What is the number of lines below that include the string "wire"? Provide that number alone.
-- Extracted material follows --
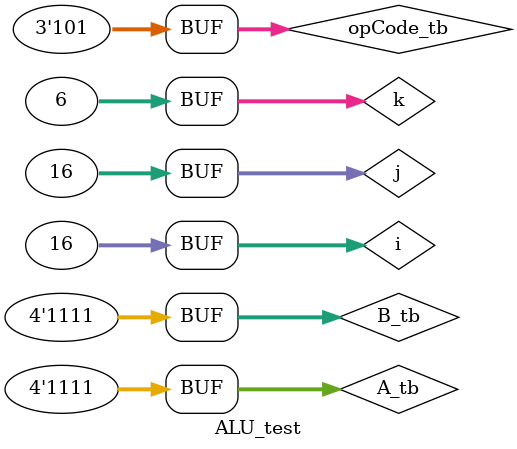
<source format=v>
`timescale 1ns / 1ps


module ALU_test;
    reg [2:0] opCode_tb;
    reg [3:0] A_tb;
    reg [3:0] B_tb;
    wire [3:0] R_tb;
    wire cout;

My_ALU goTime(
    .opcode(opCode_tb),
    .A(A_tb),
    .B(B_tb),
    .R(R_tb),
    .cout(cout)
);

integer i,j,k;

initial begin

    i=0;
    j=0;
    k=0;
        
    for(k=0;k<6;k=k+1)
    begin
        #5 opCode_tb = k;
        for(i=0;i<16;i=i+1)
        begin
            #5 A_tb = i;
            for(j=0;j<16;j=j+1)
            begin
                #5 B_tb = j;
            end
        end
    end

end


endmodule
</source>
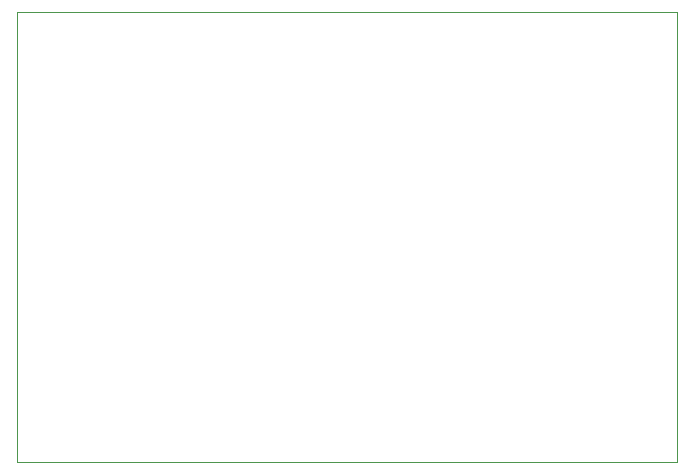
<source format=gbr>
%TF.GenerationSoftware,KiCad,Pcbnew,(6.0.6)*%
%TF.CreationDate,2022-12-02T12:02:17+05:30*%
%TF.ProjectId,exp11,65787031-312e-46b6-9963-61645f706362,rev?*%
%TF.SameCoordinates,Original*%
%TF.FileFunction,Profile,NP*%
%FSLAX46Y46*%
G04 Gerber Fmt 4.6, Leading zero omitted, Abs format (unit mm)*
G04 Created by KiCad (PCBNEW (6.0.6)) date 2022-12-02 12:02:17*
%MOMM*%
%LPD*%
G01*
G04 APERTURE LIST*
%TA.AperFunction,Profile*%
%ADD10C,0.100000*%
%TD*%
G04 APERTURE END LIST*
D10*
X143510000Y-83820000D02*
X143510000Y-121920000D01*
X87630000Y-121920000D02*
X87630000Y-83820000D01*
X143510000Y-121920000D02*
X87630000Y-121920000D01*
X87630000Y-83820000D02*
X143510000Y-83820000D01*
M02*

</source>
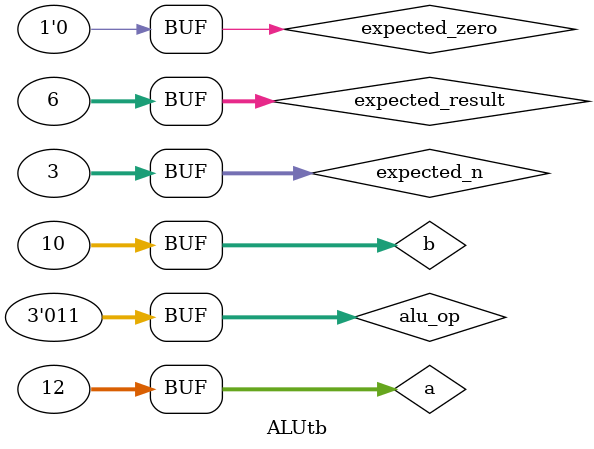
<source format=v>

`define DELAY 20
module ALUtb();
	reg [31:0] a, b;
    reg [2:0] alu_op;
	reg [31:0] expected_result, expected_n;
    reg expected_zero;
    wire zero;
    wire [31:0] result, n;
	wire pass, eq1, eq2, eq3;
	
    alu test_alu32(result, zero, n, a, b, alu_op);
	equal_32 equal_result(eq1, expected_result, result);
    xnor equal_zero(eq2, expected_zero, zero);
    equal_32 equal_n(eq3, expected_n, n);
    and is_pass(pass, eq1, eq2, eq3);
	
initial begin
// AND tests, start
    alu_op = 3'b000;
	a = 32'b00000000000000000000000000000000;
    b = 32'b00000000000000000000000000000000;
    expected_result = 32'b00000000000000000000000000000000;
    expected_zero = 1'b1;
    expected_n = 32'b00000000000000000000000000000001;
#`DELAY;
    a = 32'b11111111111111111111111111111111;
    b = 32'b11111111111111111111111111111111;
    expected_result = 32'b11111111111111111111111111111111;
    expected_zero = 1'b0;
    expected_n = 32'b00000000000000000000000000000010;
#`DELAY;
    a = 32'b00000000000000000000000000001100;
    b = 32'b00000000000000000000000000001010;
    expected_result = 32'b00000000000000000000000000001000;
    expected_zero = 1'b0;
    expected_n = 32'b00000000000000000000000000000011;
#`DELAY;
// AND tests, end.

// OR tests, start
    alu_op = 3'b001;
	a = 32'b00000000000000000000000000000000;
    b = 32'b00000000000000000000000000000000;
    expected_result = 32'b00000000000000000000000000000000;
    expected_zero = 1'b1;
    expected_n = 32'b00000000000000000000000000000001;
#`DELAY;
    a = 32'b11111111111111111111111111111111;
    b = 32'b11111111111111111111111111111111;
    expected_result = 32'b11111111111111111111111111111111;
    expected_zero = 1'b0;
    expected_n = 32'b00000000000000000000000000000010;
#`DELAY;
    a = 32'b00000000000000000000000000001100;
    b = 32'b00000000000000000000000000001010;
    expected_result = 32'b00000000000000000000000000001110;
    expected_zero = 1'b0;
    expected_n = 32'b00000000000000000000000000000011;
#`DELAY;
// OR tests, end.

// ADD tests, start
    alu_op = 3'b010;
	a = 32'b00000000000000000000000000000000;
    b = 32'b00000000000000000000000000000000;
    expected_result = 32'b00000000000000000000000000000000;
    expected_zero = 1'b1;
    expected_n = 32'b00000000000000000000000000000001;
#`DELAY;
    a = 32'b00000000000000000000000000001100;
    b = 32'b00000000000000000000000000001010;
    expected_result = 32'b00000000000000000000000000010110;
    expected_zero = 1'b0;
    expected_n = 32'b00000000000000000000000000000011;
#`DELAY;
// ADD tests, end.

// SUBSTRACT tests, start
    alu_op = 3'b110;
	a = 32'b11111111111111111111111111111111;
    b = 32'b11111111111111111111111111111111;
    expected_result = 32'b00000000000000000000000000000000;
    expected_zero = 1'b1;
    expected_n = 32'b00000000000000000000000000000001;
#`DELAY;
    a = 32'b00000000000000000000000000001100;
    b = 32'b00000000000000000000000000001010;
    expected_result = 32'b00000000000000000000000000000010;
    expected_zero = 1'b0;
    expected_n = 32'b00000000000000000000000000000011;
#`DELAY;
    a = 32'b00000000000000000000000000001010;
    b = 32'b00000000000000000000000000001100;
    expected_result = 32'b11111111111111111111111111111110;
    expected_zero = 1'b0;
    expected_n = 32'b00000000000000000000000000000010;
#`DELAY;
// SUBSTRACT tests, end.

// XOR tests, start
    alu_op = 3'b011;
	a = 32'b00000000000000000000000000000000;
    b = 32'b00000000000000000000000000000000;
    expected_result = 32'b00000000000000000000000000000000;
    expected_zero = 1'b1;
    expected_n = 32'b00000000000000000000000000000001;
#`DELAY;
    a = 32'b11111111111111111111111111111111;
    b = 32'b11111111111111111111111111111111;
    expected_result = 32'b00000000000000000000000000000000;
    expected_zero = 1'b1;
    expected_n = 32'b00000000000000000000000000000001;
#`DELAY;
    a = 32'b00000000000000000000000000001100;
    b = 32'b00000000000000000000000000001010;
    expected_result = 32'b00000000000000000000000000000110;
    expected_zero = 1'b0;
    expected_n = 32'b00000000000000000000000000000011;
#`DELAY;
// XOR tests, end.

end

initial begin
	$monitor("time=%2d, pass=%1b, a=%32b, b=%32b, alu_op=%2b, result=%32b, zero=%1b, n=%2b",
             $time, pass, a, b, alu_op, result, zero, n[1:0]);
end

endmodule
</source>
-- Extracted material concluded --
-- Extracted material follows --
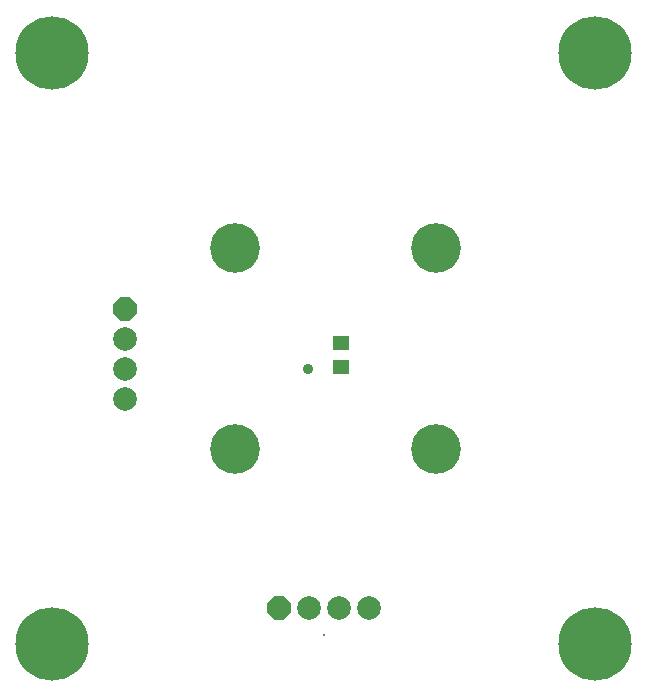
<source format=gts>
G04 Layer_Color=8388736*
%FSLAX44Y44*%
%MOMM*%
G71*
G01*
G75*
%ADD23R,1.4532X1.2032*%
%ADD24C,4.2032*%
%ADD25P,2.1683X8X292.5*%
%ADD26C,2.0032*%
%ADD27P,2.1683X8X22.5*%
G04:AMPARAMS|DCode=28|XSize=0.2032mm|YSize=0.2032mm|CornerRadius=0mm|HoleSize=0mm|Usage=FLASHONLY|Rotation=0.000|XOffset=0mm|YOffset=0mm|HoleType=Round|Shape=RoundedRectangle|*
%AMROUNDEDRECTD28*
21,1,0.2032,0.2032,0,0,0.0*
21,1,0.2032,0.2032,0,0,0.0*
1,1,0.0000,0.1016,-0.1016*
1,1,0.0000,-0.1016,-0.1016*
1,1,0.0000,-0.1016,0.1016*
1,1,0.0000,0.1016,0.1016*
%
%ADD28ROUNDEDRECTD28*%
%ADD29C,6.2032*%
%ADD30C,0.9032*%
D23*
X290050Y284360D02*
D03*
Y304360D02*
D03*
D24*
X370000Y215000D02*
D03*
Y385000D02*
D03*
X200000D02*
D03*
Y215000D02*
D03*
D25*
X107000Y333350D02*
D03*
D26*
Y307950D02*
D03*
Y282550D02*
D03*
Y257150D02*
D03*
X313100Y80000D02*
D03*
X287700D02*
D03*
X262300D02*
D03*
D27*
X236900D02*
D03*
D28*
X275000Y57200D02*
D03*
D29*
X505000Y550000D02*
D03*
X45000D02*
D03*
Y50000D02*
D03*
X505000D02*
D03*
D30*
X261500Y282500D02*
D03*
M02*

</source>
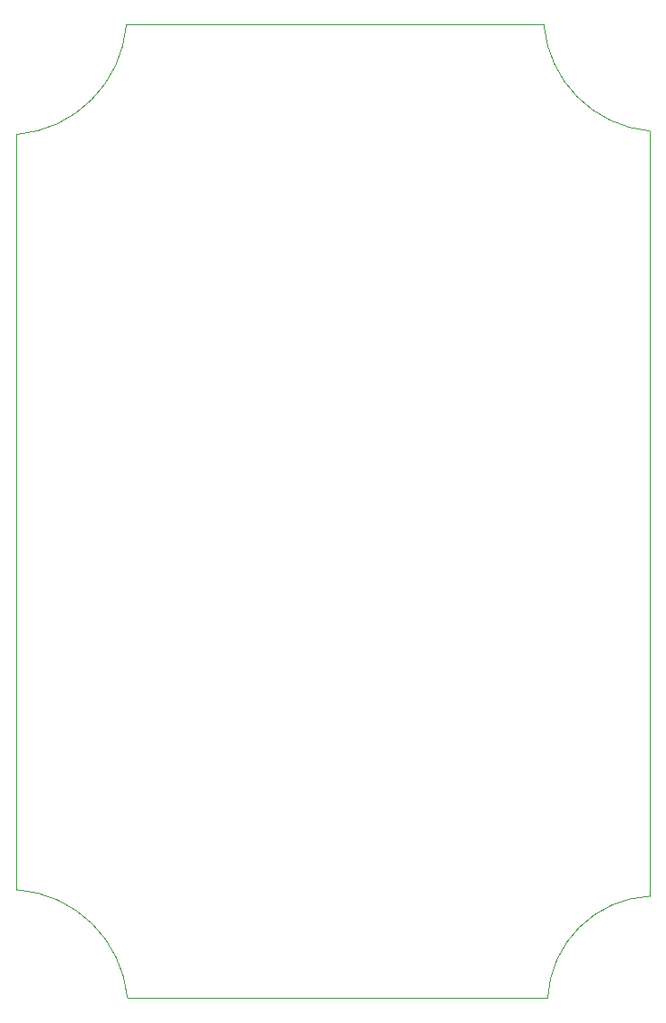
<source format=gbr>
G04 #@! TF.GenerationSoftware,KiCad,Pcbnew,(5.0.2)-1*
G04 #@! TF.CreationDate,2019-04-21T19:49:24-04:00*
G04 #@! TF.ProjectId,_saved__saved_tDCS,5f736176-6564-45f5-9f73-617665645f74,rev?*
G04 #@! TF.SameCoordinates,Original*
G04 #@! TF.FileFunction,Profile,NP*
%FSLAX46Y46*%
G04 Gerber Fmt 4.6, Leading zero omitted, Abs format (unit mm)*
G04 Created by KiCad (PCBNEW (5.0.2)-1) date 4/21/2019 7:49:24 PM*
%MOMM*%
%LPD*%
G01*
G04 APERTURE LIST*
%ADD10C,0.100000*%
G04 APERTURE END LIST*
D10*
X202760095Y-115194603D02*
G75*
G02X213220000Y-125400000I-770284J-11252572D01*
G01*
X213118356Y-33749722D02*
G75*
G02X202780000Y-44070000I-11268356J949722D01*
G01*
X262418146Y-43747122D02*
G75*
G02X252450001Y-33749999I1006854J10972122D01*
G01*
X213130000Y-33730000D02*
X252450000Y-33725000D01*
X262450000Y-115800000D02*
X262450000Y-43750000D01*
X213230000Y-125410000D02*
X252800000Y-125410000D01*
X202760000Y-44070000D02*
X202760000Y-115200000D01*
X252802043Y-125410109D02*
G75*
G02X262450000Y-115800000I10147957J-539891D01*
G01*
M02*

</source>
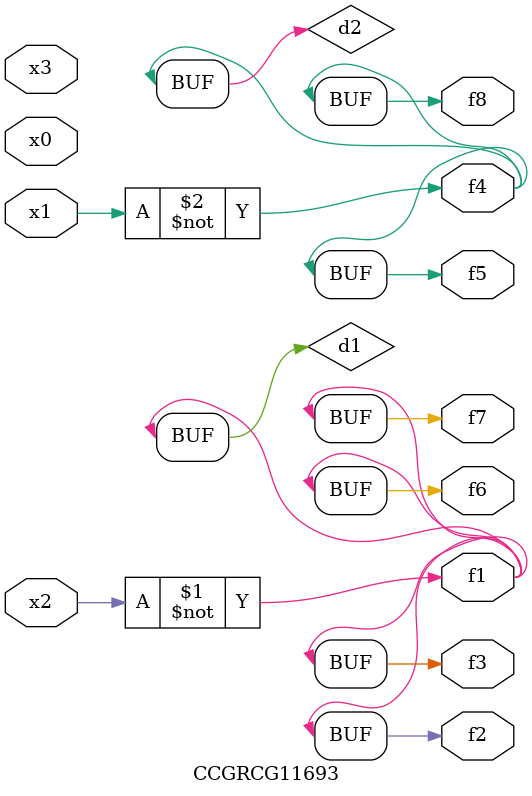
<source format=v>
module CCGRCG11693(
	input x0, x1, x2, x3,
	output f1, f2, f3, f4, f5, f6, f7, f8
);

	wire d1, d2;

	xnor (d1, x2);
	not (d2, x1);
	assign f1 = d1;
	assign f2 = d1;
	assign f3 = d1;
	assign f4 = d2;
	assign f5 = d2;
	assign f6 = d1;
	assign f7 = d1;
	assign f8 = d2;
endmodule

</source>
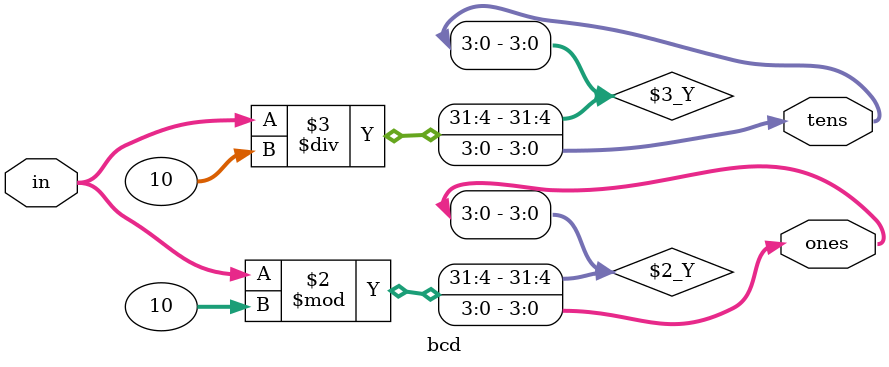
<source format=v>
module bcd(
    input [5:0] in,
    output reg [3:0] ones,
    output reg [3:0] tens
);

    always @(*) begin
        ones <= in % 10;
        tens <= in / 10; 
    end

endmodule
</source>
-- Extracted material concluded --
> _Response_: 6